(TASK TO COMPLETE) In the material below, some lines carry "Maja". Copy each such line.

##### DATA RECORDS

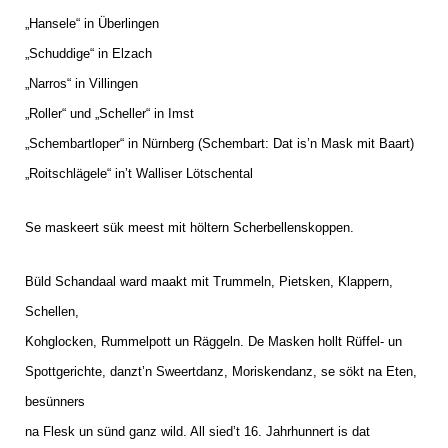
„Hansele“ in Überlingen
„Schuddige“ in Elzach
„Narros“ in Villingen
„Roller“ und „Scheller“ in Imst
„Schembartloper“ in Nürnberg (Schembart: Dat is’n Mask mit Baart)
„Roitschlägele“ in’t Walliser Lötschental
Se maskeert sük meest mit höltern Scherbellenskoppen.
Büld Schandaal ward maakt mit Trummeln, Pietsken, Klappern,
Schellen,
Kohglocken, Rummelpott un Räggeln. De Masken hollt Rüffel- un
Spottgerichte, danzt’n Sweertdanz, Moriskendanz, se sökt na Eten,
besünners
na Flesk un sünd ganz wild. All sied’t 16. Jahrhunnert is dat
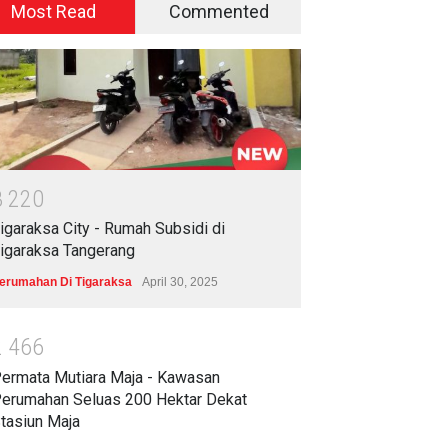
Most Read
Commented
3
2
2
0
igaraksa City - Rumah Subsidi di
igaraksa Tangerang
erumahan Di Tigaraksa
April 30, 2025
2
4
6
6
ermata Mutiara Maja - Kawasan
erumahan Seluas 200 Hektar Dekat
tasiun Maja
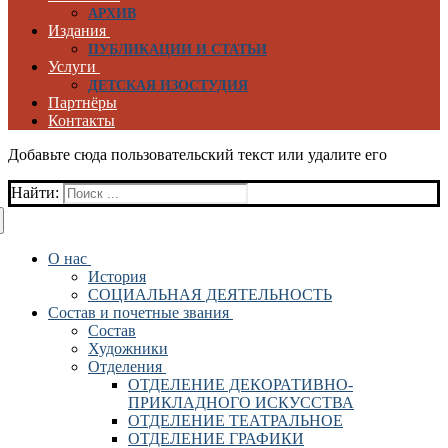
АРХИВ
Издания
ПУБЛИКАЦИИ И СТАТЬИ
Услуги
ДЕТСКАЯ ИЗОСТУДИЯ
Партнёры
Контакты
Добавьте сюда пользовательский текст или удалите его
Найти:
О нас
История
СОЦИАЛЬНАЯ ДЕЯТЕЛЬНОСТЬ
Состав и почетные звания
Состав
Художники
Отделения
ОТДЕЛЕНИЕ ДЕКОРАТИВНО-
ПРИКЛАДНОГО ИСКУССТВА
ОТДЕЛЕНИЕ ТЕАТРАЛЬНОЕ
ОТДЕЛЕНИЕ ГРАФИКИ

##########

(RESULT FOR THIS TASK)
ermata Mutiara Maja - Kawasan
tasiun Maja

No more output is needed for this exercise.